山本美希「Sunny Sunny Ann!」

前作のサイレント漫画「爆弾にリボン」がとても良かったので、この本が出ると知ったときにはかなり嬉しかった。また一人追いかけたい作家ができた。

水色の背景に赤い文字のタイトル。決して美人ではない女性のアップ。表紙のインパクトは大きい。外人にも日本人にも見えるその女性の名前はAnn。何となくイタリアや南米あたりの、映画などで見たお尻の大きな女性を想起させる。ラフなスケッチのような絵は、一瞬、黒田硫黄羽生生純を思い出したがそんな印象はすぐに消える。

とにかく全体的にラフな感じでそれがいいのだ。太い線はサインペンでささっと描いたような印象があるが、そこがいいのだ。コマ割りの線すらフリーハンド...多分...で描かれている。細密な絵による感動とはあきらかに違う。それこそラフなだけに細かいことを気にしない楽さがある。描き込んでない分だけ、絵を見た一瞬の印象が大事だけど、曲線がすごくきれいで動きがきちんと表現されている。ワンピースやハンカチのはためく感じ。男と寝ているときの肉が押しつぶされている感触。人物も背景も、つねにそこには風が吹いているような印象を受ける。鋭角的な線や図形にはない魅力があふれている。

アンは車で生活している。勝手きままなデラシネ。金がなくなれば知り合いと寝て、金が入ればワインや本やドレスを買って、車の横でそれを味わう。

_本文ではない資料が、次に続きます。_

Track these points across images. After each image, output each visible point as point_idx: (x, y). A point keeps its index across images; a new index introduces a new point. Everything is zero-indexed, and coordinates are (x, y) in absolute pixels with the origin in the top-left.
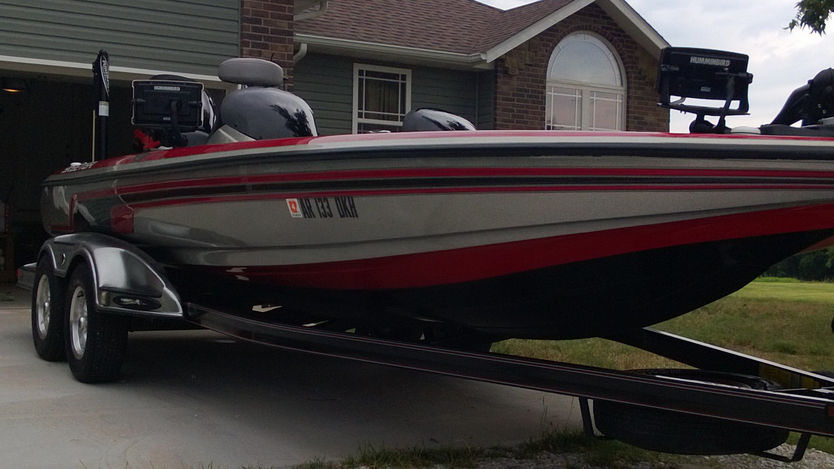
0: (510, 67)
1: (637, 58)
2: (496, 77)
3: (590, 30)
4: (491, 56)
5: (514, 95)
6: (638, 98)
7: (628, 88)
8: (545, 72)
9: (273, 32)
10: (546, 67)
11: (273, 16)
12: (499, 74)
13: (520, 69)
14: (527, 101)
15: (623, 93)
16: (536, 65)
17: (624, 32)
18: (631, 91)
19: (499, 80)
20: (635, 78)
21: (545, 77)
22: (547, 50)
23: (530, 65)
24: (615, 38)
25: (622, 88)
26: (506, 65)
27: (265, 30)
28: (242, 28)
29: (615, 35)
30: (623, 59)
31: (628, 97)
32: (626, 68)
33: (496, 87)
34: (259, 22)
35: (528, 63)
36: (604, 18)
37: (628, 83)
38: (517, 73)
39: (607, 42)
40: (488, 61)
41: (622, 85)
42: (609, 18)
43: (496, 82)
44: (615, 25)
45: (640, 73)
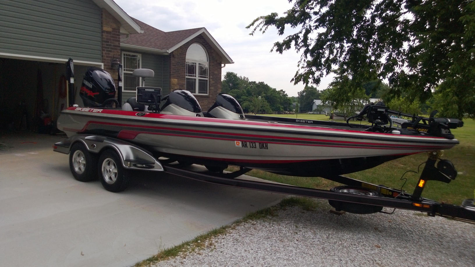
0: (175, 54)
1: (212, 52)
2: (170, 58)
3: (198, 43)
4: (170, 51)
5: (176, 64)
6: (212, 66)
7: (210, 62)
8: (185, 56)
9: (114, 46)
10: (186, 54)
11: (113, 40)
12: (171, 57)
13: (178, 55)
14: (180, 66)
15: (208, 64)
16: (183, 54)
17: (208, 43)
18: (211, 63)
19: (171, 59)
20: (212, 59)
21: (185, 58)
22: (186, 49)
23: (181, 54)
24: (206, 45)
25: (207, 62)
26: (173, 54)
27: (110, 45)
28: (102, 44)
29: (206, 44)
30: (208, 53)
31: (210, 65)
32: (209, 56)
33: (170, 61)
34: (108, 42)
35: (180, 53)
36: (203, 39)
37: (210, 61)
38: (177, 57)
39: (203, 47)
40: (169, 53)
41: (208, 61)
42: (204, 39)
43: (170, 60)
44: (206, 41)
45: (213, 58)
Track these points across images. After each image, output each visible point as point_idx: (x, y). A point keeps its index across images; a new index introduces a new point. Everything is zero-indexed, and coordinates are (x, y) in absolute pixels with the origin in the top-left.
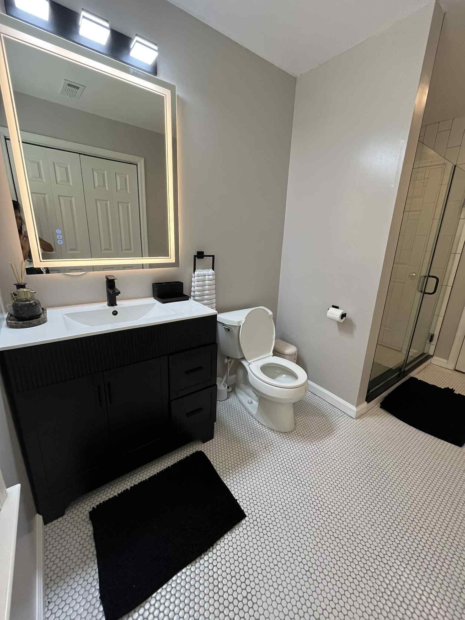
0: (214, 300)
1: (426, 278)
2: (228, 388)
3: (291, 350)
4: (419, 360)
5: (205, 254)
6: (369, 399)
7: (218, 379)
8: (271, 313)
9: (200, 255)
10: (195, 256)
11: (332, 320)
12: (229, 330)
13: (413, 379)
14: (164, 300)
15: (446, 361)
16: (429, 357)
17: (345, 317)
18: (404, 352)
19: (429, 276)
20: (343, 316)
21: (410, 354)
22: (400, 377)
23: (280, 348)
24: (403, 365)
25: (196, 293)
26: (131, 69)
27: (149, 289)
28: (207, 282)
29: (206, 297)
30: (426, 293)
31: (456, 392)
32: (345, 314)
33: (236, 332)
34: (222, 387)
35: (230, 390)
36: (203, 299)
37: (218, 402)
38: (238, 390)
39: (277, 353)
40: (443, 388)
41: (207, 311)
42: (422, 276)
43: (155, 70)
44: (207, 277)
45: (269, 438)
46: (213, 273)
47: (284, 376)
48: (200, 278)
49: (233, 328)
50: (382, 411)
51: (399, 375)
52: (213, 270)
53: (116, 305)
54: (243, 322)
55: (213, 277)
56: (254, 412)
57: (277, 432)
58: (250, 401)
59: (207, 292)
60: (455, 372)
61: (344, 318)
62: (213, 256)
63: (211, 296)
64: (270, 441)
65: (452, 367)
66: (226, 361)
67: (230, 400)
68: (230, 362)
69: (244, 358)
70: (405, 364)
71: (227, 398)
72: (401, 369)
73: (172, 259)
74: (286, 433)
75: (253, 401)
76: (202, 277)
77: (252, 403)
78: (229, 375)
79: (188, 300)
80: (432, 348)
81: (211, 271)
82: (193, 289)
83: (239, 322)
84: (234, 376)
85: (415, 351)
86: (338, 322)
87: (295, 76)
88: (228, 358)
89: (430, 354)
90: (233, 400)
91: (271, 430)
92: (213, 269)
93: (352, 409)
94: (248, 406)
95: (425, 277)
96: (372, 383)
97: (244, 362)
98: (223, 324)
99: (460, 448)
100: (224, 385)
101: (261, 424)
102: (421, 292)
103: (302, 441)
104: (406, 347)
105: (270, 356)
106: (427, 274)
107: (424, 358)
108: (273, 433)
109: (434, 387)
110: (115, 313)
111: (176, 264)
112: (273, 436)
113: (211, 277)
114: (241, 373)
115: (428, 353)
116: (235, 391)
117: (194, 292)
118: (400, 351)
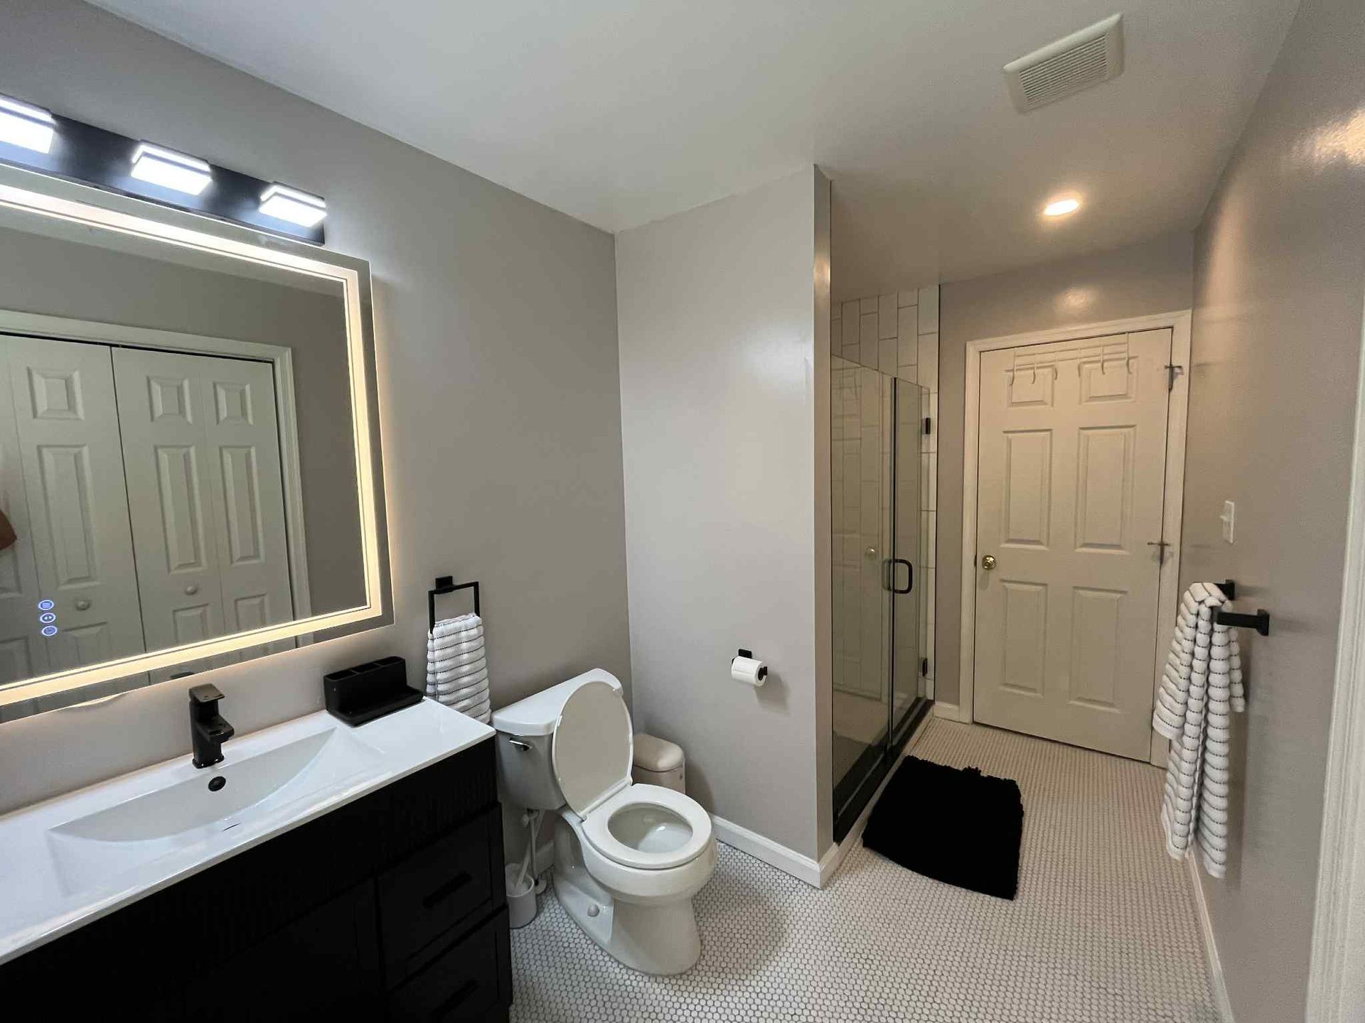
0: (485, 683)
1: (892, 564)
2: (536, 885)
3: (670, 757)
4: (913, 715)
5: (456, 582)
6: (839, 835)
8: (616, 684)
9: (445, 585)
10: (432, 592)
11: (742, 683)
12: (526, 748)
13: (911, 761)
14: (359, 718)
15: (955, 707)
16: (929, 704)
17: (766, 674)
19: (895, 561)
20: (763, 671)
21: (896, 708)
22: (886, 764)
23: (647, 757)
24: (887, 735)
25: (439, 676)
27: (317, 692)
28: (464, 646)
30: (897, 591)
31: (984, 774)
32: (766, 668)
33: (542, 749)
34: (520, 890)
35: (542, 888)
36: (460, 685)
38: (560, 885)
39: (640, 775)
40: (961, 769)
42: (885, 561)
44: (463, 634)
46: (477, 622)
47: (662, 828)
48: (447, 639)
49: (533, 741)
50: (867, 853)
51: (884, 761)
52: (479, 616)
53: (221, 759)
54: (558, 724)
55: (479, 632)
56: (605, 937)
58: (593, 909)
60: (974, 726)
62: (476, 585)
63: (476, 676)
65: (968, 719)
66: (526, 819)
67: (545, 917)
68: (535, 820)
69: (566, 807)
70: (891, 731)
71: (537, 914)
72: (886, 747)
73: (374, 608)
75: (601, 907)
76: (453, 637)
77: (598, 911)
79: (420, 701)
80: (930, 684)
81: (473, 619)
82: (430, 668)
83: (548, 726)
85: (904, 697)
86: (755, 687)
87: (610, 232)
88: (530, 811)
89: (929, 698)
90: (551, 915)
92: (478, 613)
93: (812, 867)
94: (589, 923)
95: (890, 562)
96: (840, 794)
97: (571, 818)
98: (512, 737)
100: (525, 880)
101: (625, 966)
102: (889, 589)
104: (886, 699)
105: (626, 786)
106: (892, 558)
107: (921, 708)
108: (655, 986)
109: (947, 768)
110: (217, 784)
111: (386, 618)
113: (474, 632)
114: (564, 837)
115: (925, 696)
116: (553, 888)
117: (434, 673)
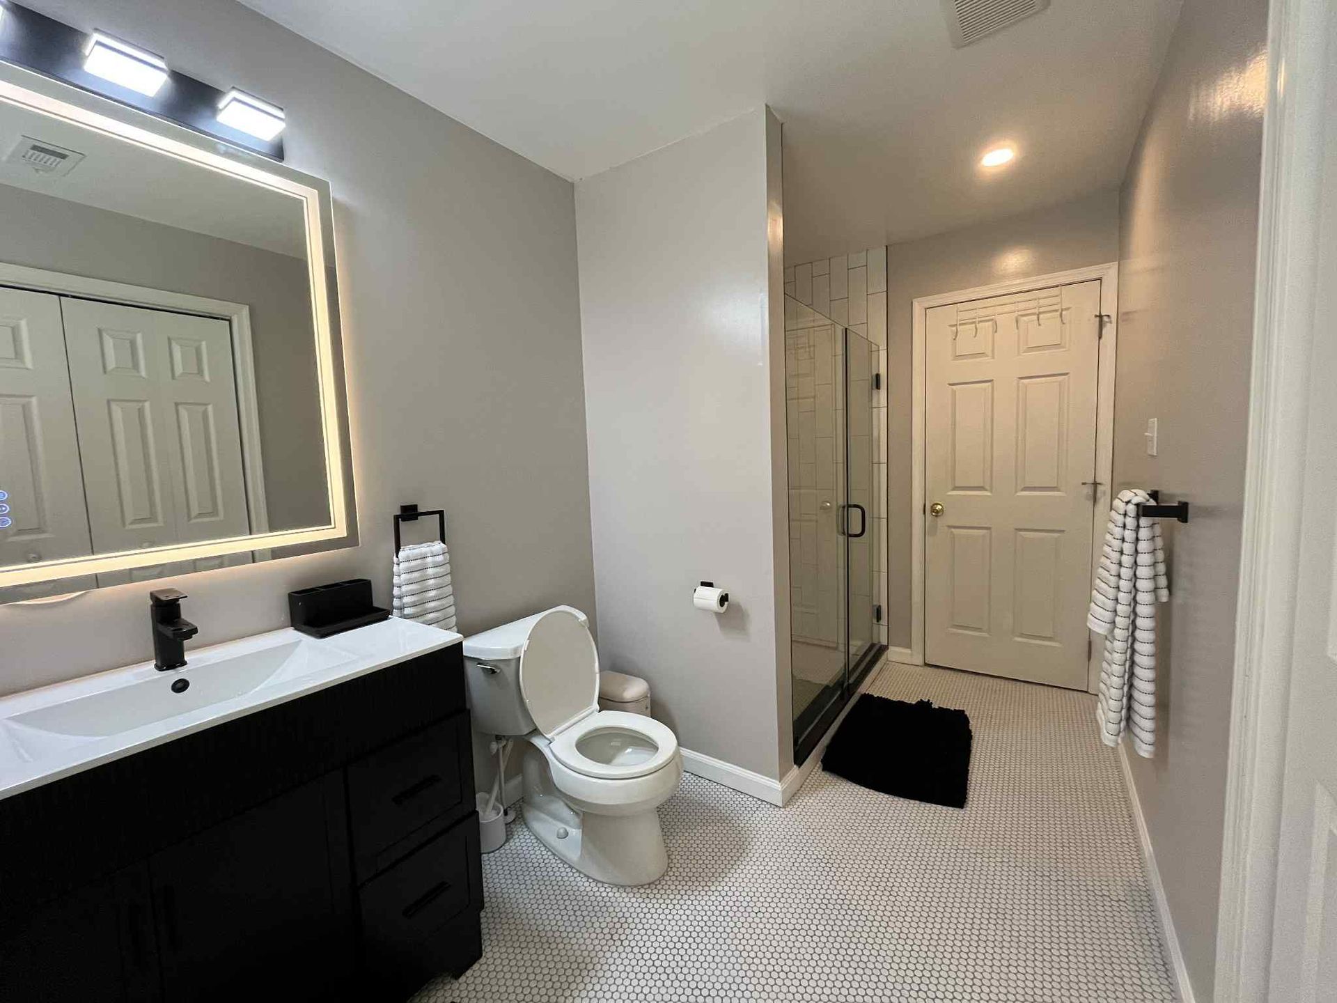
0: (452, 610)
1: (846, 509)
2: (506, 813)
3: (635, 689)
4: (868, 659)
5: (420, 510)
6: (799, 759)
7: (479, 796)
8: (582, 617)
9: (409, 513)
10: (397, 518)
11: (704, 610)
12: (493, 672)
13: (867, 698)
14: (324, 630)
15: (908, 651)
16: (882, 649)
17: (727, 600)
18: (842, 648)
19: (849, 506)
20: (724, 599)
21: (852, 650)
22: (844, 699)
23: (613, 690)
24: (844, 674)
25: (406, 600)
26: (219, 146)
27: (281, 611)
28: (430, 571)
29: (432, 604)
30: (851, 536)
31: (935, 706)
32: (727, 595)
33: (509, 672)
34: (490, 815)
35: (511, 817)
36: (426, 610)
37: (485, 857)
38: (530, 815)
39: (607, 702)
40: (914, 703)
41: (437, 638)
42: (840, 507)
43: (279, 152)
44: (429, 560)
45: (618, 909)
46: (443, 549)
47: (629, 750)
48: (413, 563)
49: (501, 665)
50: (827, 776)
51: (841, 696)
52: (444, 543)
53: (184, 663)
54: (525, 647)
55: (445, 559)
56: (574, 854)
57: (632, 887)
58: (562, 831)
59: (432, 593)
60: (926, 667)
61: (726, 603)
62: (441, 513)
63: (443, 602)
64: (620, 915)
65: (920, 661)
66: (494, 746)
67: (515, 843)
68: (504, 747)
69: (536, 731)
70: (848, 672)
71: (507, 840)
72: (843, 684)
73: (339, 529)
74: (651, 886)
75: (568, 829)
76: (419, 562)
77: (567, 834)
78: (505, 783)
79: (386, 618)
80: (884, 630)
81: (438, 546)
82: (396, 591)
83: (516, 650)
84: (516, 781)
85: (859, 643)
86: (717, 614)
87: (570, 180)
88: (498, 738)
89: (883, 644)
90: (522, 840)
91: (619, 886)
92: (443, 541)
93: (772, 787)
94: (559, 845)
95: (844, 507)
96: (800, 725)
97: (538, 742)
98: (479, 662)
99: (962, 811)
100: (494, 808)
101: (594, 880)
102: (844, 533)
103: (689, 892)
104: (842, 640)
105: (593, 712)
106: (846, 503)
107: (875, 653)
108: (624, 895)
109: (901, 703)
110: (181, 686)
111: (351, 540)
112: (625, 901)
113: (440, 558)
114: (532, 768)
115: (879, 642)
116: (522, 817)
117: (400, 598)
118: (836, 649)
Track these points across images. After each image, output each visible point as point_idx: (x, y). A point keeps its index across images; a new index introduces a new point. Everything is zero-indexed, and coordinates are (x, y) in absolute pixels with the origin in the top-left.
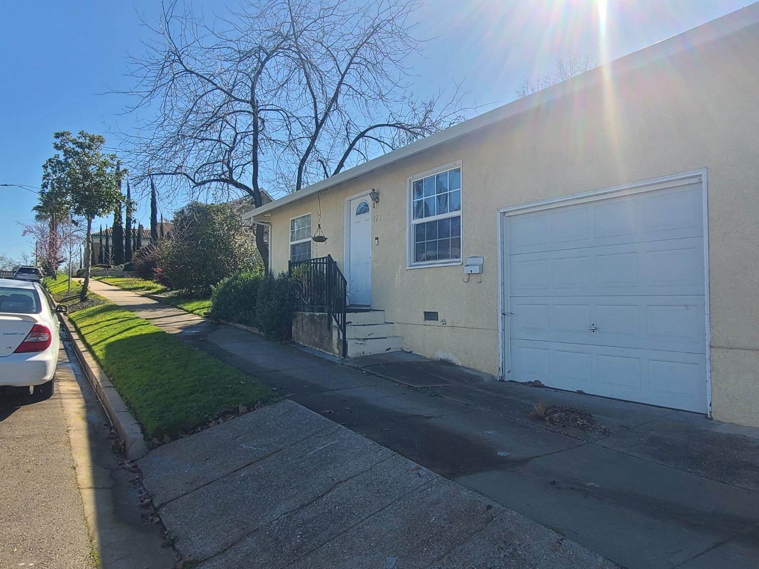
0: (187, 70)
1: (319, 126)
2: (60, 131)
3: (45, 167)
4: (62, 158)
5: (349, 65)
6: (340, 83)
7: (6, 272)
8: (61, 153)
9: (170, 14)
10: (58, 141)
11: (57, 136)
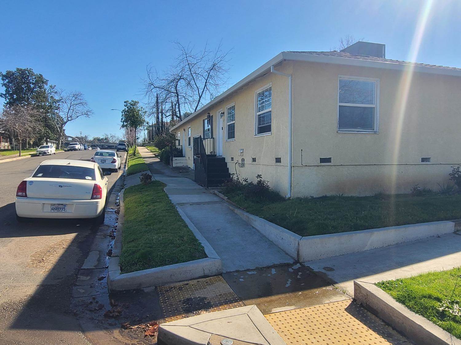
0: (155, 87)
1: (200, 97)
2: (126, 101)
3: (122, 112)
4: (127, 109)
5: (208, 77)
6: (206, 82)
7: (116, 143)
8: (126, 107)
9: (149, 72)
10: (125, 104)
11: (125, 102)
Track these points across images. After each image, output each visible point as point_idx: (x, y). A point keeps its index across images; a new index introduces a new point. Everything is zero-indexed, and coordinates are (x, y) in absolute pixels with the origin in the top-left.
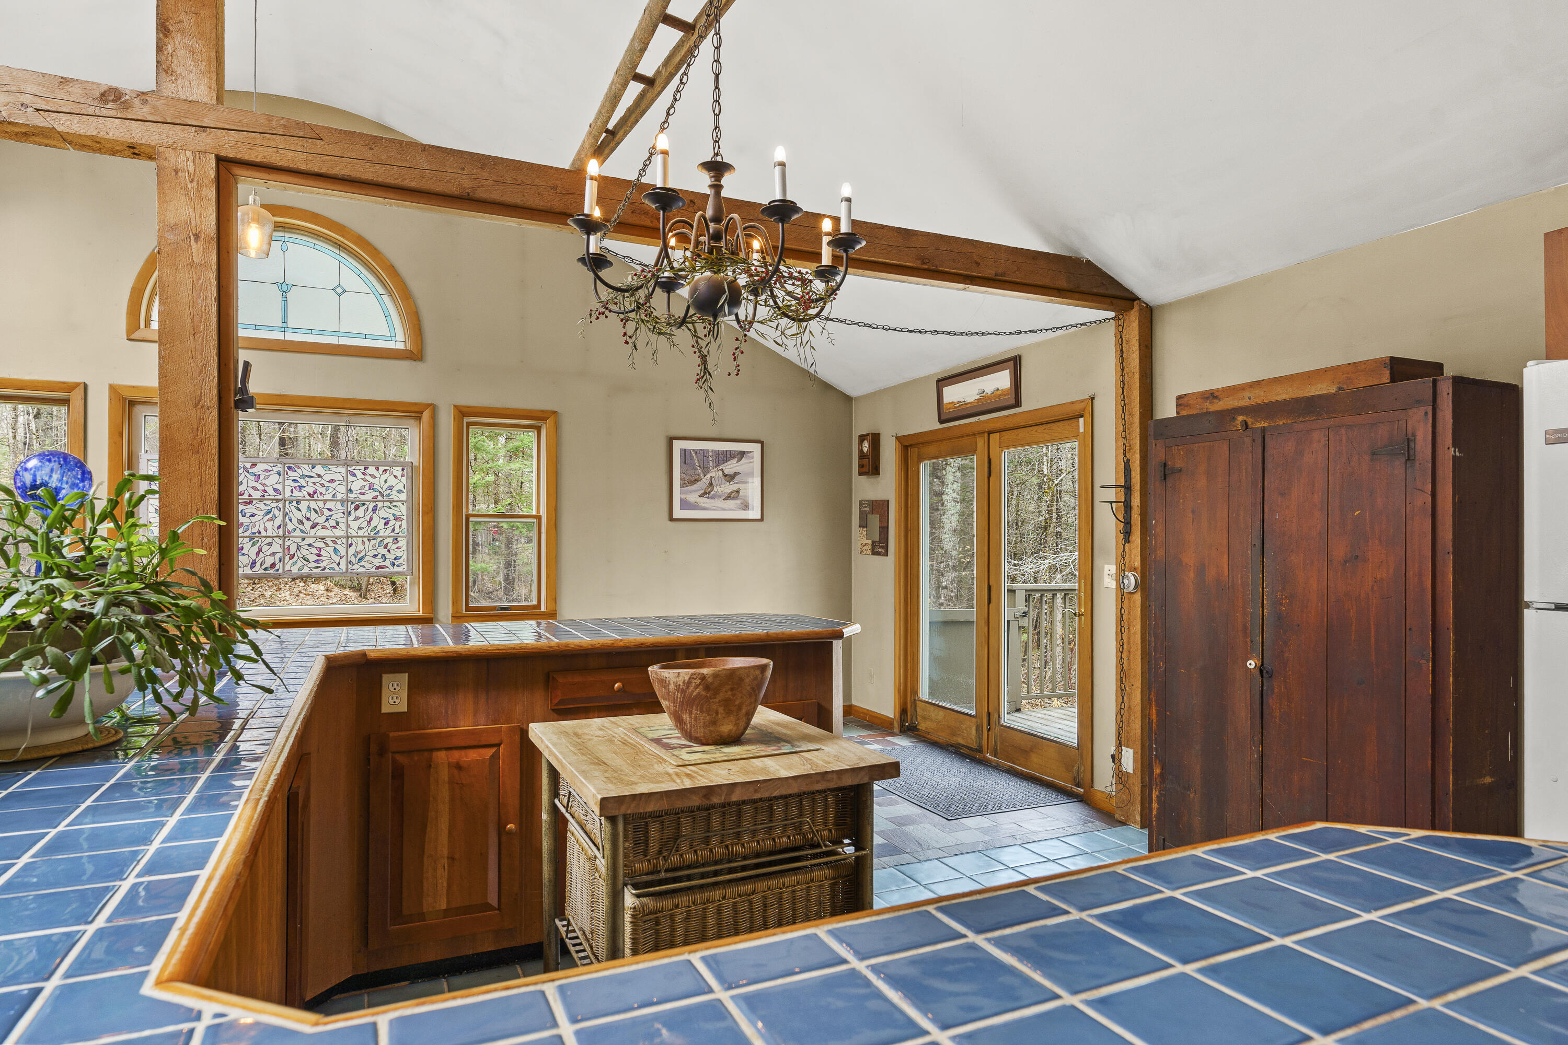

彼女の客でもある、いつも行くコヒーショップのマスターは言う。「でもそんな生活、そう続かないだろ。そろそろ家を持つこと考えたら?暖かい部屋に家具をそろえてさ、落ち着くよ。」それに対して彼女は答える。「うーん。そう言われてもよくわかんないのよねぇ。車も同じでしょ?ベッドはシートだし、食卓はボンネット、タンスがわりのトランクもあるし、十分快適よ。それに...車なら、好きなとき好きなところにひとっ走りよ。これすごくミリョク的なことじゃない?」

そんな風来坊の見本のような台詞を言うアンだけど、家というものに対してまったく心が動かないわけではない。それはちょっとしたコマのなかにも表現されている。途中、事件があり、アンは姿を消す。そして何日か後にまた戻り最後のお願いをマスターの家族にする...

連作が5つ入っていて、上の紹介は最初の1話目。そこから別の出会いがあり別れがあり通りすがりの交流があったりする。自らひとりでいることを選んでいるアンだからこその振る舞いが随所に出てきて、それが心地いい。

最後にアンはどうなるのか、デラシネの生活に終止符を打つのか、それとも一人を選んで旅立つのか。それは読んでのお楽しみです。エピグラフにある大島弓子の引用も、読後に窓の外の景色をつい眺めて、遠い目をしてしまうには十分な台詞です。是非この世界観を楽しんでみて下さい。